Associando-me às celebrações do centenário de José Saramago, faço-me eco das palavras iniciais do discurso que - fez ontem 23 anos - pronunciou ao receber o ‘Prémio Nobel da Literatura’.
- Contrastes: “O homem mais sábio que conheci em toda a minha vida não sabia ler nem escrever. Às quatro da madrugada, quando a promessa de um novo dia ainda vinha em terras de França, levantava-se da enxerga e saía para o campo, levando ao pasto a meia dúzia de porcas de cuja fertilidade se alimentavam ele e a mulher. Viviam desta escassez os meus avós maternos, da pequena criação de porcos que, depois do desmame, eram vendidos aos vizinhos da aldeia, Azinhaga de seu nome. Chamavam-se Jerónimo Melrinho e Josefa Caixinha esses avós, e eram analfabetos um e outro.”
- Os seus trabalhos de infância: “Ajudei muitas vezes este meu avô Jerónimo nas suas andanças de pastor, cavei muitas vezes a terra do quintal anexo à casa e cortei lenha para o lume, muitas vezes, dando voltas e voltas à grande roda de ferro que acionava a bomba, fiz subir a água do poço comunitário e a transportei ao ombro, muitas vezes fui com a minha avó, também pela madrugada, munidos de ancinho, panal e corda, a recolher nos restolhos a palha solta que depois haveria de servir para a cama do gado.”
- O avô – “E algumas vezes, em noites quentes de verão, depois da ceia, meu avô me disse: «José, hoje vamos dormir os dois debaixo da figueira». Enquanto o sono não chegava, a noite povoava-se com as histórias e os casos que o meu avô ia contando: lendas, palavras de antepassados, um incansável rumor de memórias que me mantinha desperto, ao mesmo tempo que suavemente me acalentava. Quando, à primeira luz da manhã, o canto dos pássaros me despertava, ele já não estava ali, tinha saído para o campo com os seus animais, deixando-me a dormir. Então levantava-me, dobrava a manta e, descalço (na aldeia andei sempre descalço até aos 14 anos), ainda com palhas agarradas ao cabelo, passava da parte cultivada do quintal para a outra onde se encontravam as pocilgas, ao lado da casa.”

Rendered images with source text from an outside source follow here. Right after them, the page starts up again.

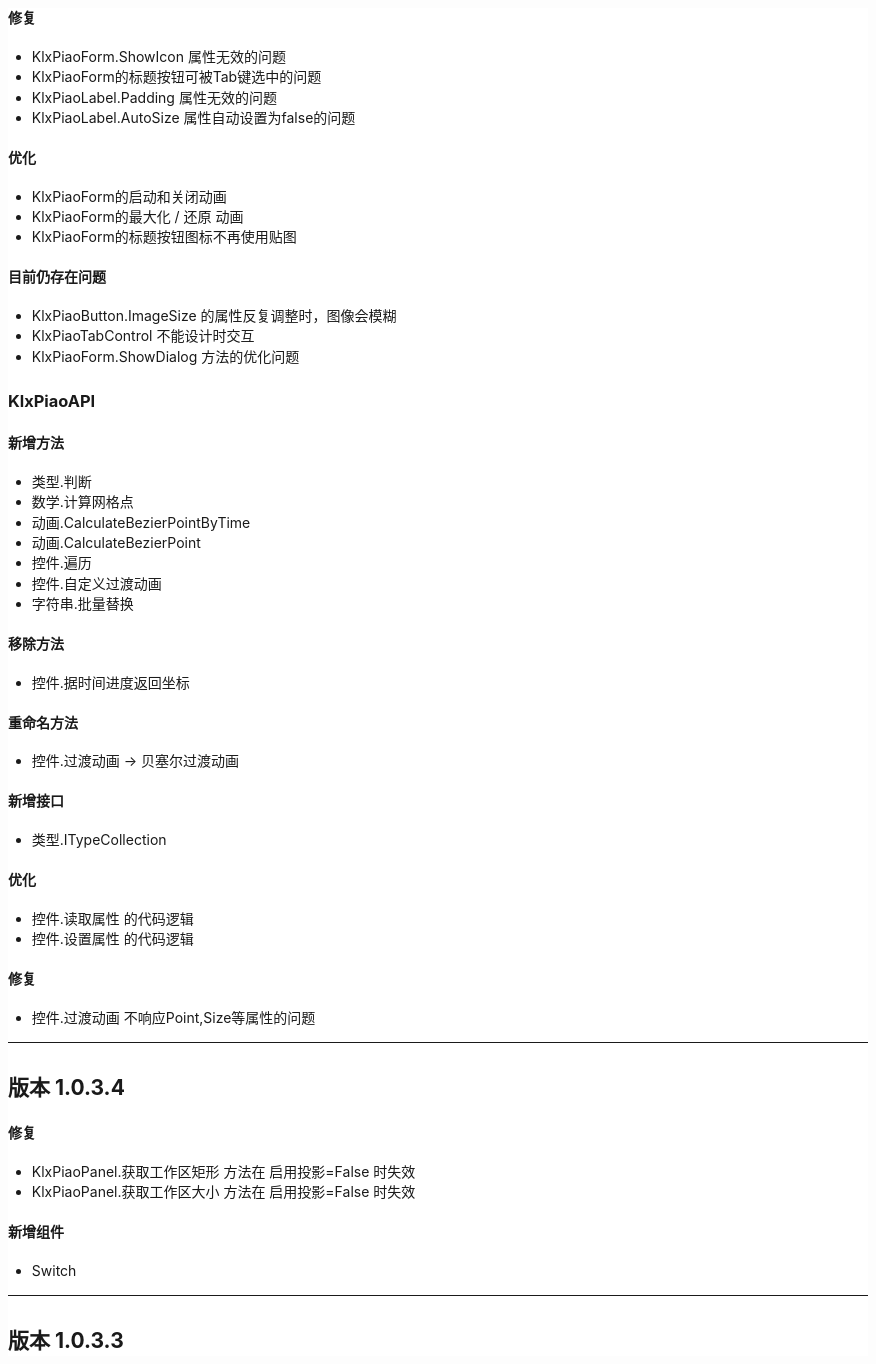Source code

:#### 修复
- KlxPiaoForm.ShowIcon 属性无效的问题
- KlxPiaoForm的标题按钮可被Tab键选中的问题
- KlxPiaoLabel.Padding 属性无效的问题
- KlxPiaoLabel.AutoSize 属性自动设置为false的问题
#### 优化
- KlxPiaoForm的启动和关闭动画
- KlxPiaoForm的最大化 / 还原 动画
- KlxPiaoForm的标题按钮图标不再使用贴图
#### 目前仍存在问题
- KlxPiaoButton.ImageSize 的属性反复调整时，图像会模糊
- KlxPiaoTabControl 不能设计时交互
- KlxPiaoForm.ShowDialog 方法的优化问题

### KlxPiaoAPI
#### 新增方法
- 类型.判断
- 数学.计算网格点
- 动画.CalculateBezierPointByTime
- 动画.CalculateBezierPoint
- 控件.遍历
- 控件.自定义过渡动画
- 字符串.批量替换
#### 移除方法
- 控件.据时间进度返回坐标
#### 重命名方法
- 控件.过渡动画 -> 贝塞尔过渡动画
#### 新增接口
- 类型.ITypeCollection
#### 优化
- 控件.读取属性 的代码逻辑
- 控件.设置属性 的代码逻辑
#### 修复
- 控件.过渡动画 不响应Point,Size等属性的问题

---

## 版本 1.0.3.4
#### 修复
- KlxPiaoPanel.获取工作区矩形 方法在 启用投影=False 时失效
- KlxPiaoPanel.获取工作区大小 方法在 启用投影=False 时失效
#### 新增组件
- Switch

---

## 版本 1.0.3.3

- A avó: “Minha avó, já a pé antes do meu avô, punha-me na frente uma grande tigela de café com pedaços de pão e perguntava-me se tinha dormido bem. Se eu lhe contava algum mau sonho nascido das histórias do avô, ela sempre me tranquilizava: «Não faças caso, em sonhos não há firmeza». Foi só muitos anos depois que vim a compreender que a avó, afinal, também acreditava em sonhos. Outra coisa não poderia significar que, estando ela sentada, uma noite, à porta da sua pobre casa, onde então vivia sozinha, a olhar as estrelas maiores e menores por cima da sua cabeça, tivesse dito estas palavras: «O mundo é tão bonito, e eu tenho tanta pena de morrer.» Não disse medo de morrer, disse pena de morrer, como se a vida de pesado e contínuo trabalho que tinha sido a sua estivesse, naquele momento quase final, a receber a graça de uma suprema e derradeira despedida, a consolação da beleza revelada.”
Felizes, os que creem… Não, a Fé não ‘é uma ilusão’ (Freud) nem ‘o ópio do povo’ (Marx). Mas, sim, a adesão a uma Pessoa – Jesus - raiz da fraternidade universal e do sentido mais pleno da vida. “Eu sou o caminho, a verdade e a vida” (Jo 14,6)
Este texto encantou-me pela elegância de estilo e ternura de sentimentos. E pela modéstia de um ‘Prémio Nobel’ que, na hora da consagração, não renega mas exalta a humildade das suas raízes e dá nome à sua remota aldeia ribatejana.
O meu agradecimento ao único “Nobel da Literatura” que muito honra os falantes que, com Fernando Pessoa, podem dizer: “Minha Pátria é a língua portuguesa”.